Researchers from the Massachusetts Eye and Ear and the Harvard Medical School/ Massachusetts Institute of Technology (MA, USA) have revealed new understanding of the pathobiology behind the head and neck tumors termed vestibular schwannomas (VS), which may lead to new targeted drug therapies. The study was recently published in Cancer Biology and Therapy.
Vestibular schwannoma are the fourth most common intracranial tumor and arise from the Schwann cells of the vestibular nerve. Patients with these tumors often suffer from hearing loss and tinnitus. Several pathways have been independently implicated in VS pathobiology, yet the interactions among these pathways are not yet fully understood.
The authors investigated the potential cross-talk between hepatocyte growth factor (HGF) and VEGF-A in human VS. VEGF-A is key as it is inhibited by bevacizumab, a drug currently utilized to treat some types of VS. However, bevacizumab is only effective in 55% of patients, motivating the ongoing work to discover additional drug targets for this cancer.
Using freshly harvested human specimens from indicated surgeries, the authors confirmed previous findings that VEGF-A signaling is aberrantly upregulated in VS, and established that expression of HGF and its receptor cMET is also significantly increased in sporadic VS compared with healthy nerves.
In primary human VS and Schwann cell cultures, the team demonstrated that VEGF-A and HGF signaling pathways regulate each other. siRNAs targeting cMET decreased both cMET and VEGF-A protein levels, and siRNAs targeting VEGF-A reduced cMET expression.
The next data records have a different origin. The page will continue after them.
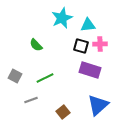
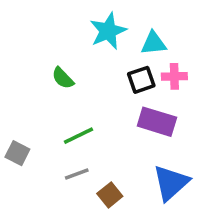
black square: (81, 46) -> (141, 80), turned -35
gray square: (15, 76) -> (17, 153), moved
gray line: (31, 100) -> (77, 174), moved

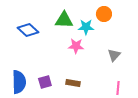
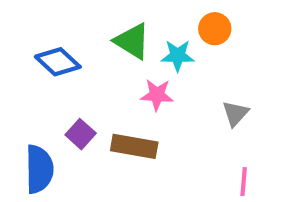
green triangle: (64, 20) -> (132, 41), turned 30
purple square: (45, 82) -> (81, 134), moved, turned -32
brown rectangle: (73, 83) -> (134, 146), moved, size x1.5

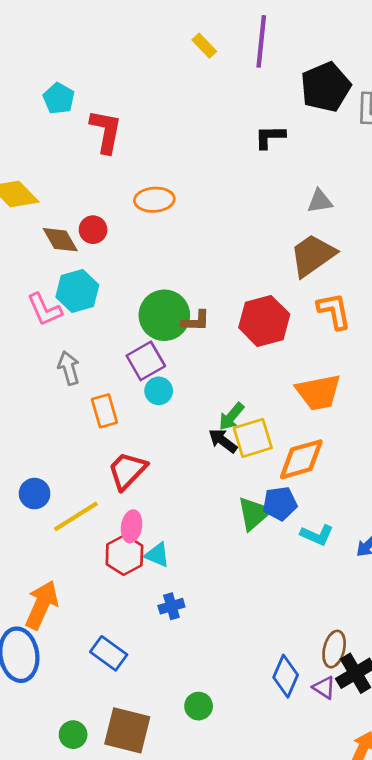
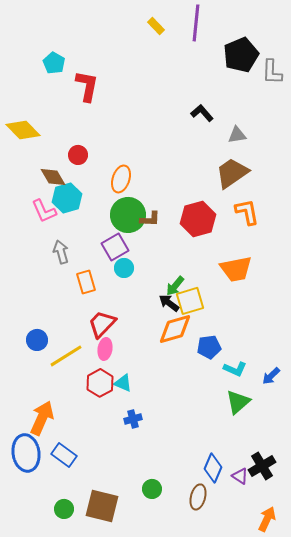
black L-shape: (270, 137) -> (202, 113), moved, turned 50
orange ellipse: (154, 200) -> (121, 179), moved, turned -68
brown diamond: (60, 240) -> (53, 177), moved
orange diamond: (301, 459) -> (175, 329), moved
green triangle: (254, 514) -> (238, 402), moved
pink ellipse: (132, 526) -> (105, 349), moved
brown ellipse: (334, 649) -> (198, 497), moved
blue rectangle: (109, 653) -> (64, 455), moved

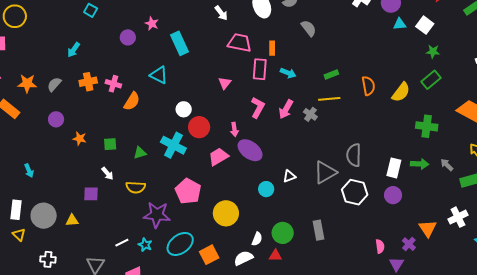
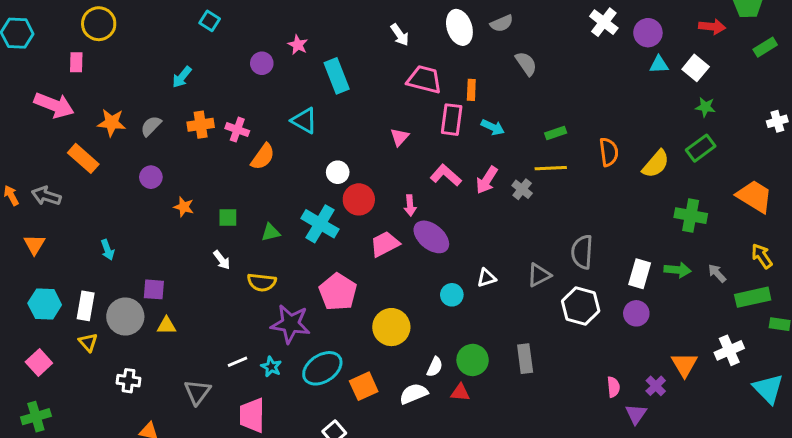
pink L-shape: (258, 107) -> (446, 175), turned -80
gray triangle: (325, 172) -> (539, 275), size x0.7
purple square: (91, 194) -> (154, 289), moved

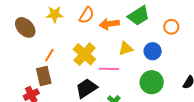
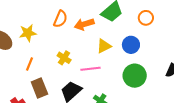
yellow star: (55, 14) -> (28, 33), moved
yellow cross: (84, 54) -> (64, 58), size x0.6
brown rectangle: (44, 76) -> (39, 88), moved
Furthermore, siRNA-mediated knockdown of VEGF-A or cMET, and pharmacologic inhibition of cMET decreased cellular proliferation in primary human VS cultures.
Senior author Konstantina Stankovic from Harvard Medical School concluded: “Our data suggest cross-talk between these two prominent pathways in VS and highlight the HGF/cMET pathway as an additional important therapeutic target in VS.”